BtoC領域でMA活用が進む3つの理由
競争力強化に加え、BtoC領域でMAの活用が進む理由は3つある。
第一に、顧客情報を一元化すること。通常顧客情報は、店舗や営業マンなどに分散されていることが多い。また、メールやLINEなどの個別アカウントと顧客情報を紐付ける必要もある。加藤氏によると、こうした情報の紐付けは、現在のテクノロジーを使えばそれほど難しくはないようだ。こうして顧客情報を一元化すれば、より最適なメッセージをより良いチャネルで送ることができる。
第二に、カスタマージャーニーを自動化すること。特にカスタマージャーニー内のチャネルの多様化を踏まえ、顧客との接点を自動化できるメリットは大きい。例えばビーコンを通じて近くにいる顧客にプッシュ通知を送ったり、またはソーシャルメディアやメールでメッセージを送信したりなど、コミュニケーションの展開を自動化できる。
第三に、マルチチャネルへの対応強化のためだ。プッシュ通知やショートメール、メールなどのほか、製品やソーシャルメディアを通じたコミュニケーションを設計することで、より顧客とのエンゲージメントを強化できる。コミュニケーション環境がBtoCのMAに適してきたという状況変化も大きい。そのため、冒頭に述べたような企業側が思い描くカスタマージャーニーと現実とのギャップとを埋めやすくなっている。
加藤氏は、「この3つ理由があるからこそ、BtoCでMAの活用が進んでいるのです」と語る。では、実際に、先進的なBtoC企業はMAを活用してどのような施策を行っているのだろうか。
LINEを活用したOne to One戦略を展開する資生堂
資生堂では、「Salesforce Marketing Cloud(以下、Marketing Cloud)」とLINEを活用し、最適なOne to Oneメッセージを送るとともに、よりフレンドリーなコミュニケーションを自動化することで効果を上げている。そのプラットフォームとなったのが、資生堂が展開しているWebサービス「ワタシプラス」だ。ワタシプラスはオンラインでの買い物のほか、化粧法や美容法に関してのさまざまな質問や悩みに対し、ベテランのビューティーアドバイザーが答えるといった多様なサービスを展開している。IDを登録すると、店舗での購入履歴と合わせてポイントが加算されるのも消費者にとって大きなメリットだ。
資生堂では第一ステップとして、今まで保持していた顧客の属性データとWebの行動履歴を紐付けることから開始。これにより、どこの誰がどんな商品を購入しているかを統合して見えるようにした。

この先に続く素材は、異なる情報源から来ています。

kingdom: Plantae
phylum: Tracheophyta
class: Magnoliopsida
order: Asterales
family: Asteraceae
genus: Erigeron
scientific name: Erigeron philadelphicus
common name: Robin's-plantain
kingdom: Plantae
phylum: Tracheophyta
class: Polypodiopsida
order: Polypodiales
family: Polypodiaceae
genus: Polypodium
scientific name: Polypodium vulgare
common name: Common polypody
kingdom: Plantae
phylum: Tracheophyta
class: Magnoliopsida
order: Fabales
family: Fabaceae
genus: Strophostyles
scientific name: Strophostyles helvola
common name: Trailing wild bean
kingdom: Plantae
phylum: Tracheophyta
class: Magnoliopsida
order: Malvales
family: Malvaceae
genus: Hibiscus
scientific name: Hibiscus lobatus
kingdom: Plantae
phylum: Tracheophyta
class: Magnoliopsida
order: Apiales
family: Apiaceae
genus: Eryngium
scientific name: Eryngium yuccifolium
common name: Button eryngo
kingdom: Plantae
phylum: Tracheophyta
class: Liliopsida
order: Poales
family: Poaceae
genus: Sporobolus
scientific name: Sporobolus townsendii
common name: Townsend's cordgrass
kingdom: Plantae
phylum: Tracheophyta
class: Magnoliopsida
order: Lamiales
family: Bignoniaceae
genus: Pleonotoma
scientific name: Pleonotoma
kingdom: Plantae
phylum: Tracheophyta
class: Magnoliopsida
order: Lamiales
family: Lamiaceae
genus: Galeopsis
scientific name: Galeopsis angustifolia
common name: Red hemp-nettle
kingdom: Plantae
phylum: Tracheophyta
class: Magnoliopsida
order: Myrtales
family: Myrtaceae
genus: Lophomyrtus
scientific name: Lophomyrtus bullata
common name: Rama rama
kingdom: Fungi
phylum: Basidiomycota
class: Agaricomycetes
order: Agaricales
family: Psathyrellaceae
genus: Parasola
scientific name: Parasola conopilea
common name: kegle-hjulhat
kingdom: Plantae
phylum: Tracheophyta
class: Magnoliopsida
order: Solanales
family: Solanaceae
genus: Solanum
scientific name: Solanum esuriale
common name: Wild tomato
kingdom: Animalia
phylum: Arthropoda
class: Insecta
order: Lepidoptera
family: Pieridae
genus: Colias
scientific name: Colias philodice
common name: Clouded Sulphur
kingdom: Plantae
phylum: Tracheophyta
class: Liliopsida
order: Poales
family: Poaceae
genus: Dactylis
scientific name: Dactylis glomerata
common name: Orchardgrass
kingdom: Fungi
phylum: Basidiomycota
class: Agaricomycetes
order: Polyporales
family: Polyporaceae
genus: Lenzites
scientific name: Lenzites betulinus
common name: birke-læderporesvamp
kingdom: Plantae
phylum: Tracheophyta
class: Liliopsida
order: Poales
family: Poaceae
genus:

例えば同じシャンプーを継続して買い続けている顧客に対しては、メールもしくはLINEで「そろそろ買い替えの時期ですよ」とメッセージを送る。これにより資生堂製品を継続的に購入するロイヤルカスタマーを育てていく狙いだ。
そんな同社がコミュニケーションチャネルとして重視しているのがLINE。Marketing CloudはLINEに対応し、数百万人の顧客に対して効果的なセグメント別メッセージを送ることができる。例えばセグメント別に商品オファーを変えたり、あるいはスケジュールを決めて全員にクーポンを配布したりすることも可能。動画などリッチなコンテンツを配信できるのもメリットだ。
One to One戦略への人工知能活用
ところで、LINEを利用したOne to Oneコミュニケーションというと、他にはどのようなことができるだろうか? Marketing Cloudでは、例えばユーザーが企業のLINE アカウントに「今年の秋の流行色って何だろう」とメッセージを送ると、「XXさんならどんな色でも似合うと思うけど、オレンジがいいんじゃないかな」といった具合に質問に即した答えを自動で返すことが可能だという。このコミュニケーションを支えているのが、AIサーバーだ。これは、言語解析や自動応答機能を持つ人工知能。Marketing Cloudと連携しており、LINEに送られたメッセージについてAIサーバーがその意味を解し、最適な回答を送信できるようになっている。
このAIサーバーとの連携は、オートメーション化に大きく貢献できる部分だ。例えば商品が破損した時、LINEで症状を知らせるとAIサーバーがマニュアルから該当箇所を参照して自動応答するといった使い方もできる。これが結果としてOne to Oneコミュニケーションとなり、顧客とのエンゲージメントを高め、ロイヤルカスタマーへと導くカスタマージャーニーになるわけだ。